А если серьезно — что прежде всего объединяет нас — «дипломированных женщин» Франции и Советского Союза? Наверное, то, что мы не представляем себе счастья без любимой работы.

Конечно, положение наших ученых французских сестер весьма сложное.

В Советском Союзе только безнадежный смешной мещанин — мишень для «Крокодила» — желал бы видеть свою дипломированную жену в виде куколки-безделушки или в качестве экономки, организующей ему «красивую» домашнюю жизнь.

А во Франции подавляющее большинство состоятельных мужчин не желают, чтобы их супруги работали. И потому многим француженкам приходится сражаться не только с работодателями, но и с собственными мужьями. Это борьба за человеческое достоинство — тяжелая война нервов. Ее невозможно вести в одиночку. Женщины объединяются в различные союзы. Один из них, причем очень влиятельный, имеющий свои отделения в более чем пятидесяти странах мира — «Ассоциация дипломированных женщин».

Дорога от Бурже идет через район, напоминающий наши Черемушки. Помню, как когда-то, впервые прилетев в Париж и увидев эти скучные дома-коробки, я была разочарована: где же он, неповторимый город, воспетый всеми художниками мира?

И сейчас, в маленьком «Пежо», медленно пробирающемся через парижские Черемушки, я ревниво говорила своим коллегам: «Подождите! Это еще не Париж!»

Но вот мы в самом центре города. Наш отель «де Л'Аркад» приютился на маленькой улочке того же названия, впадающей, подобно скромному ручейку, в широкую бурлящую реку фешенебельного Бульвара Мадлен — одного из самых блестящих среди Больших Бульваров.

Грандиозная, похожая на языческий храм, католическая церковь Мадлен была прекрасным ориентиром — ее высокие белые колонны часто служили нам маяком, когда мы пускались «вплавь» (то есть пешком) по незнакомому морю Парижа.

В двух шагах от Мадлен раскинулась и красивейшая площадь мира — площадь Согласия. Направо от нее — Елисейские поля, налево — сады Тюильри, ведущие к Лувру.

И Эйфелева башня, и Нотрдам, и Большая Опера — все рядом.

А отель наш точно такой, в каком я и мечтала остановиться — небольшой, очень уютный и чистый, с приветливым остроумным портье и услужливыми, но неподобострастными горничными. В маленьком номере есть все, что нужно человеку и, слава богу, ничего лишнего. В вазочке — алые розы, знак внимания наших хозяек — «фамм дипломэ».

Впереди двадцать дней во Франции, интересные встречи.

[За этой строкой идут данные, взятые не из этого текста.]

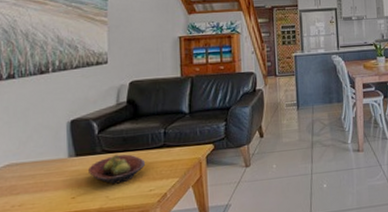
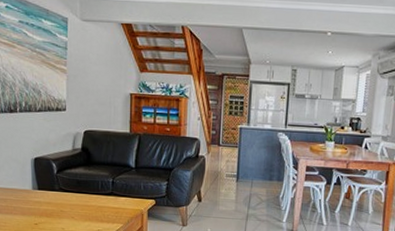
fruit bowl: present [88,154,146,184] -> none [48,194,96,220]

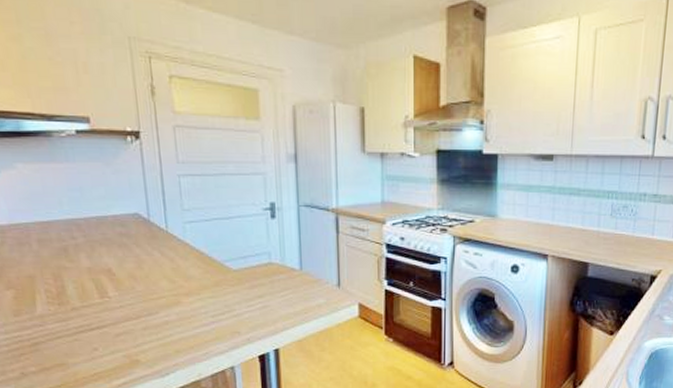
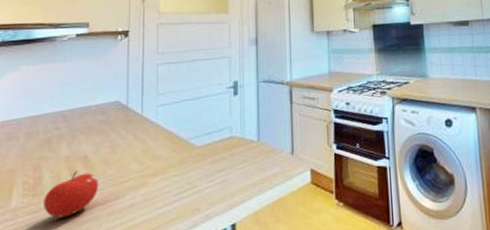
fruit: none [71,284,129,328] -> present [43,171,99,218]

Все прелестно, но мне ничего не надо, я ничего не хочу, у меня нет сил подняться со стула. Мне то жарко, то холодно, тошнит, все время умираю от жажды — в общем, кажется, я недалеко улетела от своей проклятой пневмонии.

Со страхом сую под мышку градусник, через две минуты смотрю: уже 38°…

Нашла время и место, где болеть.

Но в дверь стучат. Входит улыбающаяся Жермен. Она должна отвезти нас на вечер к президенту ассоциации мадемуазель Ленэ. Что делать? А ля гер ком а ля гер — на войне как на войне. Потому улыбаюсь и иду. Прошу только остановить машину около аптеки, покупаю самое разрекламированное лекарство и глотаю сразу три таблетки.

Пусть простит меня дорогая мадемуазель Ленэ, но вечер в ее очаровательном доме остался в моей памяти страшной фантасмагорией.

Я вообще-то не рождена для блеска светской жизни. Перспектива вращения в незнакомом обществе всегда ввергала меня в панику. А здесь еще нужно «вращаться», болтая только по-французски, — переводчика во время этой поездки с нами не было!

Мы три — как говорится, простые советские женщины — были тремя островками, омываемыми волнами светского моря: приглашенных было великое множество. По-видимому, за счет температуры, все они казались мне на одно лицо, я по нескольку раз здоровалась с одной и той же дамой, по нескольку раз рассказывала одну и ту же историю и никак не могла усвоить, кто «мадам», а кто «мадемуазель».